- _What you have to do_: Reproduce the listing from its first line through the line containing "family: Araneidae", inclusive, renaming every "common name" to "vernacular name" and leaving all else unchanged.

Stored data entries

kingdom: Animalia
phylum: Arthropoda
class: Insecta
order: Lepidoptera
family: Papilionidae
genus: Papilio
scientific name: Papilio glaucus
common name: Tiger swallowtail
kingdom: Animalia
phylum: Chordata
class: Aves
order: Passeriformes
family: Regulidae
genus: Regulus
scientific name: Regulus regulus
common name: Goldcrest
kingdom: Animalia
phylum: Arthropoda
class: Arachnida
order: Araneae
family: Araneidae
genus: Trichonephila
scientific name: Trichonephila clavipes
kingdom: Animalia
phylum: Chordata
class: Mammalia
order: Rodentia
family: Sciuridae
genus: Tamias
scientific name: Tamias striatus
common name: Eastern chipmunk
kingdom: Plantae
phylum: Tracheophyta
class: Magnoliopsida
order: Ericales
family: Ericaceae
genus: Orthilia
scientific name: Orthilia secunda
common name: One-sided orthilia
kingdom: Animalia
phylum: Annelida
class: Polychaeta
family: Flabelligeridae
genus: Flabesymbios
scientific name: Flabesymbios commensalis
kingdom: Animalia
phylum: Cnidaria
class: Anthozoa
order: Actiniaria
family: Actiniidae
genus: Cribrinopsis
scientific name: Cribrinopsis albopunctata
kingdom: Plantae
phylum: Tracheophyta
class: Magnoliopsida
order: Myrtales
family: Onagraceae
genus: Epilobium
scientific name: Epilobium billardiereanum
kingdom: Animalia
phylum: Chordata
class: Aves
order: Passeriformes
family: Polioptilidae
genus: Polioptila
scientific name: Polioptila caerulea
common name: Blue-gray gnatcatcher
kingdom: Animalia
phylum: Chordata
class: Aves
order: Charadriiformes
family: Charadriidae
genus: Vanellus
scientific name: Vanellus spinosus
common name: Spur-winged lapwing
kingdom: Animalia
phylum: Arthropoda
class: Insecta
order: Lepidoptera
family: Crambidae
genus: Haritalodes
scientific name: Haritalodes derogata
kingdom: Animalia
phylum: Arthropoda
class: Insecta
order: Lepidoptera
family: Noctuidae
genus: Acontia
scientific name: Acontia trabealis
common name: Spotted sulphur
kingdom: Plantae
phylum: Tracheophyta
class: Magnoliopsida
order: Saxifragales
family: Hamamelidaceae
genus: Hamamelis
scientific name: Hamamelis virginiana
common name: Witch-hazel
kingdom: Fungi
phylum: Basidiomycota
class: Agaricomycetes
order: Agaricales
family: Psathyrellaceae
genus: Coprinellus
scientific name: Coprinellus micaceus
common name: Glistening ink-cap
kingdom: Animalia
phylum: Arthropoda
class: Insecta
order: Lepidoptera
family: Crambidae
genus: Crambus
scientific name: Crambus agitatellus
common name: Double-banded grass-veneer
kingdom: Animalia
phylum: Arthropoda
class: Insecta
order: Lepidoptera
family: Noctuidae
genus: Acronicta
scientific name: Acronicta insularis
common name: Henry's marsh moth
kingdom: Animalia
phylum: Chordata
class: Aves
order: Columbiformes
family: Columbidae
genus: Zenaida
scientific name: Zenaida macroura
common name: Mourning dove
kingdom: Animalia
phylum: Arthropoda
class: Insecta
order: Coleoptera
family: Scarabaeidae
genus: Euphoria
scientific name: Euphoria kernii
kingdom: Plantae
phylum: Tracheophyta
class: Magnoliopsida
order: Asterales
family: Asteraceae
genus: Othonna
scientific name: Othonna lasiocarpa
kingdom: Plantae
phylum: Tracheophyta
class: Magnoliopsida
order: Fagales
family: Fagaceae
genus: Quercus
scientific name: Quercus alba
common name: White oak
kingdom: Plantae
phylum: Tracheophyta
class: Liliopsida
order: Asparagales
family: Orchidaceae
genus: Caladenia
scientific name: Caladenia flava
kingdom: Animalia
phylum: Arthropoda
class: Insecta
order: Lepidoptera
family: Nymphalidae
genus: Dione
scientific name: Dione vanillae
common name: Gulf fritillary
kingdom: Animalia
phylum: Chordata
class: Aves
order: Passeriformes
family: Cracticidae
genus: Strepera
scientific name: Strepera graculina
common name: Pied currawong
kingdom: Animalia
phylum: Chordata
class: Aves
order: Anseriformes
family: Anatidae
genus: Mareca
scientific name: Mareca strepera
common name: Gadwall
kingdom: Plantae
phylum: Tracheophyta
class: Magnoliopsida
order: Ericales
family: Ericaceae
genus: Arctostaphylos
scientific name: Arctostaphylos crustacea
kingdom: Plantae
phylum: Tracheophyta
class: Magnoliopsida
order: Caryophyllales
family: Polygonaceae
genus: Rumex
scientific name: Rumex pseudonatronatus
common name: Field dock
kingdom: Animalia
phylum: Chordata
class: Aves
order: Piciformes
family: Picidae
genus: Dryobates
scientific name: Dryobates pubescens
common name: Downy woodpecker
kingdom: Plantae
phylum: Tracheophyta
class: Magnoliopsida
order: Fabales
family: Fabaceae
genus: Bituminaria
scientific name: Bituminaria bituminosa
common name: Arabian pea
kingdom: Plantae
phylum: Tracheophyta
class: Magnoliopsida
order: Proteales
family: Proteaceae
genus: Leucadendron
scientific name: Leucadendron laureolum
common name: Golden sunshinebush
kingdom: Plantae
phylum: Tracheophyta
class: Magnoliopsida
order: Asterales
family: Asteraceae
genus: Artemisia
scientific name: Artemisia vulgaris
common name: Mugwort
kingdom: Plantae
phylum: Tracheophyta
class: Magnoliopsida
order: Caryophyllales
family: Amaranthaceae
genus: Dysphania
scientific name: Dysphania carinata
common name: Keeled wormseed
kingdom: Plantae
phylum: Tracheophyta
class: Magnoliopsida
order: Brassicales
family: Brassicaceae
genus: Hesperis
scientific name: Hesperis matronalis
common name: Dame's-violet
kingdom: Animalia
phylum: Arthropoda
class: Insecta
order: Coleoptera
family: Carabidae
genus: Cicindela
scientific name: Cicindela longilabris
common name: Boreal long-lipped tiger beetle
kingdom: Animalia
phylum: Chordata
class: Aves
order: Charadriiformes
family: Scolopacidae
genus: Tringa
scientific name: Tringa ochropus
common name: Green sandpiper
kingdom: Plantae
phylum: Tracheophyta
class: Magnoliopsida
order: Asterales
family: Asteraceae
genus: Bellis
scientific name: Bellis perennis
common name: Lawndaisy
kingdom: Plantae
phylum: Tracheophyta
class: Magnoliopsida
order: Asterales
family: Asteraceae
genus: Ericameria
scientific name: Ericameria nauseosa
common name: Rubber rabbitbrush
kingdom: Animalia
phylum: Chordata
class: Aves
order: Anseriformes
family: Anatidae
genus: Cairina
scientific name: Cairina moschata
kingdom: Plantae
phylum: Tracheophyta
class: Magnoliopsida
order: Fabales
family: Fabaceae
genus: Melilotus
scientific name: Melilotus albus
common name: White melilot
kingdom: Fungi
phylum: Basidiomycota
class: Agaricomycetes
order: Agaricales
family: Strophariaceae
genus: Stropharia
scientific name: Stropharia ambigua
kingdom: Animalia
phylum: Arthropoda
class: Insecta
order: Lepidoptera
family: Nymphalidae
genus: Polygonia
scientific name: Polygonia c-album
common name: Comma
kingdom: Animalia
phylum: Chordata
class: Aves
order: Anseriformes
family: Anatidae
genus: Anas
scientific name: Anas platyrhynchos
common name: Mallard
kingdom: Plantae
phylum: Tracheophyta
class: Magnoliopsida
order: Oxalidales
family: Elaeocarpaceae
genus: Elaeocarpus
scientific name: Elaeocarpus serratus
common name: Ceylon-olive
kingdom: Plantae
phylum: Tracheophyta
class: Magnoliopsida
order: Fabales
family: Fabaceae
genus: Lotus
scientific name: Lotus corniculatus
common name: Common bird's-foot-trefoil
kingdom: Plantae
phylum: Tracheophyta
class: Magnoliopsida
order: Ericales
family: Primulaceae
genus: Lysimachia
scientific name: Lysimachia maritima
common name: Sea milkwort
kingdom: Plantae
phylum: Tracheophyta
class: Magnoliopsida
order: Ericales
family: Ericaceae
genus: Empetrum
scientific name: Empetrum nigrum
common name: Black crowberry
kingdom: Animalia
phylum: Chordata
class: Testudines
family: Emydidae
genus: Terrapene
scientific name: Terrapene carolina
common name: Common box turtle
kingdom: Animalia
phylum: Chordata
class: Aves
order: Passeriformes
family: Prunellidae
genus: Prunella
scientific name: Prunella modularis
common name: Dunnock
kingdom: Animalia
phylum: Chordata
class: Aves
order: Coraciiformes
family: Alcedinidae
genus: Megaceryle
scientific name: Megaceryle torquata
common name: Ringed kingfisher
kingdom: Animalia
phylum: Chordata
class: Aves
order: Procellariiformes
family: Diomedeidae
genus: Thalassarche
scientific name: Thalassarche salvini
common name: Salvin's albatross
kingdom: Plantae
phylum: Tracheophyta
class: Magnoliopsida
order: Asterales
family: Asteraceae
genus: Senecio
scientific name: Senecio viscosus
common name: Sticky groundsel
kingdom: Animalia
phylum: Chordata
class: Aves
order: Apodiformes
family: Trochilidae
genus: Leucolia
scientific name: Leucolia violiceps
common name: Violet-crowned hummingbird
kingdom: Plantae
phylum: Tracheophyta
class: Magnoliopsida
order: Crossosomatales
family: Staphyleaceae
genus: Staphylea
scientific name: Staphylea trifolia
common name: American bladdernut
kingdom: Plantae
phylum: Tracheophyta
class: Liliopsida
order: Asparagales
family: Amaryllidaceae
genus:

- _Expected answer_:
kingdom: Animalia
phylum: Arthropoda
class: Insecta
order: Lepidoptera
family: Papilionidae
genus: Papilio
scientific name: Papilio glaucus
vernacular name: Tiger swallowtail
kingdom: Animalia
phylum: Chordata
class: Aves
order: Passeriformes
family: Regulidae
genus: Regulus
scientific name: Regulus regulus
vernacular name: Goldcrest
kingdom: Animalia
phylum: Arthropoda
class: Arachnida
order: Araneae
family: Araneidae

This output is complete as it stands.